The effects of environmental language and the development of the visual and auditory systems in language acquisition.

The acquisition of language during the early years of life is thought to be due to a child’s exposure to language and the ability to analyse the sounds and structure of what it is hearing. There are many factors that can impact upon this, however I would like to briefly address three factors that could impact upon language acquisition, whether this is the first or additional language. The factors I would like to address are the environmental language the child is exposed to along with visual and auditory deficits.

An infant is able to produce many speech sounds, Kandel, Schwartz and Jessell (p.1171) propose that an infant initially even produces sounds that may not be common of it’s parents language. However, as it is exposed to more language, it is able to analyse the auditory information it is exposed to, in preparation to saying it’s first word. From this stage the infant learns connections between sounds and objects, for example the words mum, dad, dog etc and then begins to associate words to meanings. Around the age of three the child is starting to use grammatical rules correctly and is able to compose a sentence using grammatical rules. The ability of the child to use these rules at such a young age, reinforces the thought that a child is not just repeating what it has heard, but is analysing what and how it heard it.

The above skills are very much dependant on the child’s ability to hear sounds and to see objects. When the ability to hear and/or see is impaired, this can greatly impact on language acquisition and when teaching a class this must be an area that the teacher is aware of.

The neural development of the visual system is vital to the overall ability to perceive visual input. The neural framework between the incoming visual information and the cortical areas of visual perception are still being developed post-natally, therefore if an infant’s sight is deprived for a period of time, it will result in permanent deficits to visual perception. The maturation on the neural connections that control visual perception is called the ‘critical period’. Therefore, if an adult spends a brief period of time with their vision deprived, their visual perception is not permanently damaged because they have previously developed the appropriate neural structures. Once the vision is restored, eg cataract surgery, then their visual perception will return to what it previously was. Of course if the peripheral problem is unable to be completely corrected, then they may have some residual visual perception issues. Kandel et al, (p.1117) propose that, if an infant’s vision is deprived, even for a few weeks during their first few months of life, this can result in a permanent structural deficit. This may be an important thing to consider while teaching in areas affected by poverty. Some example may be a child affected with a cataract, eye infections or even living in conditions where they have been deprived of visual stimulus during their infant years.

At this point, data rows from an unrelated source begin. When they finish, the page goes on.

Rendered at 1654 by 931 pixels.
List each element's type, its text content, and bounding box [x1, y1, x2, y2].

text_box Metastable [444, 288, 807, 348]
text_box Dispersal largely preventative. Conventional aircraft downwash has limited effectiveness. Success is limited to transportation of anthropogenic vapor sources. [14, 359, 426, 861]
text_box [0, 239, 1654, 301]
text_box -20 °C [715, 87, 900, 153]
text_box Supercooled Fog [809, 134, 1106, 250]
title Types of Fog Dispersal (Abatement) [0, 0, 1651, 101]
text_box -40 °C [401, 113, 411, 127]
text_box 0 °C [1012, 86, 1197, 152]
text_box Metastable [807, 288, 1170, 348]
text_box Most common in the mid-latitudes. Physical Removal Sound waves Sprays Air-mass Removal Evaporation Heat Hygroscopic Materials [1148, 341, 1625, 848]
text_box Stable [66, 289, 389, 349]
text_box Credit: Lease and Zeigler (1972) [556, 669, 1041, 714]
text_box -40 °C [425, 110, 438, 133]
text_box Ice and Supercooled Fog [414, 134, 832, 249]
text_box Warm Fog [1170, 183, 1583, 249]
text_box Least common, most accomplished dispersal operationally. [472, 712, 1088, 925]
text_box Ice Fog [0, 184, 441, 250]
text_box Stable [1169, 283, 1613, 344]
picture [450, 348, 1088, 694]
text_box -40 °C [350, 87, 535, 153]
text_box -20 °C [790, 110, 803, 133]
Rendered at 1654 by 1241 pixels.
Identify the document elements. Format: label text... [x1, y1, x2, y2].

An intact auditory system is required for optimal language acquisition and development of speech. ‘Deafness primarily stems from the loss of cochlear hair cells’ Kandel et al (p.610), unlike many cells in the human body, if hair cells are destroyed, then they can not replaced. This hair cell death could be caused by many different factors, some common example are: genetic factors, exposure to loud noises and infections.

Therefore, when teaching students it is essential to consider these factors in regards to their primary and additional language acquisition. Teachers need to be aware of any particular needs of students, which can be identified through pre-course information, 1:1 discussion and observations within the class setting. Careful thought needs to be put into providing appropriate visual and auditory information along with language exposure to enhance language acquisition.

REFERENCES

Eric R. Kandel, James H. Schwartz, Thomas M. Jessell. Principles of neural science, fourth edition, 2000. Published by McGraw-Hill.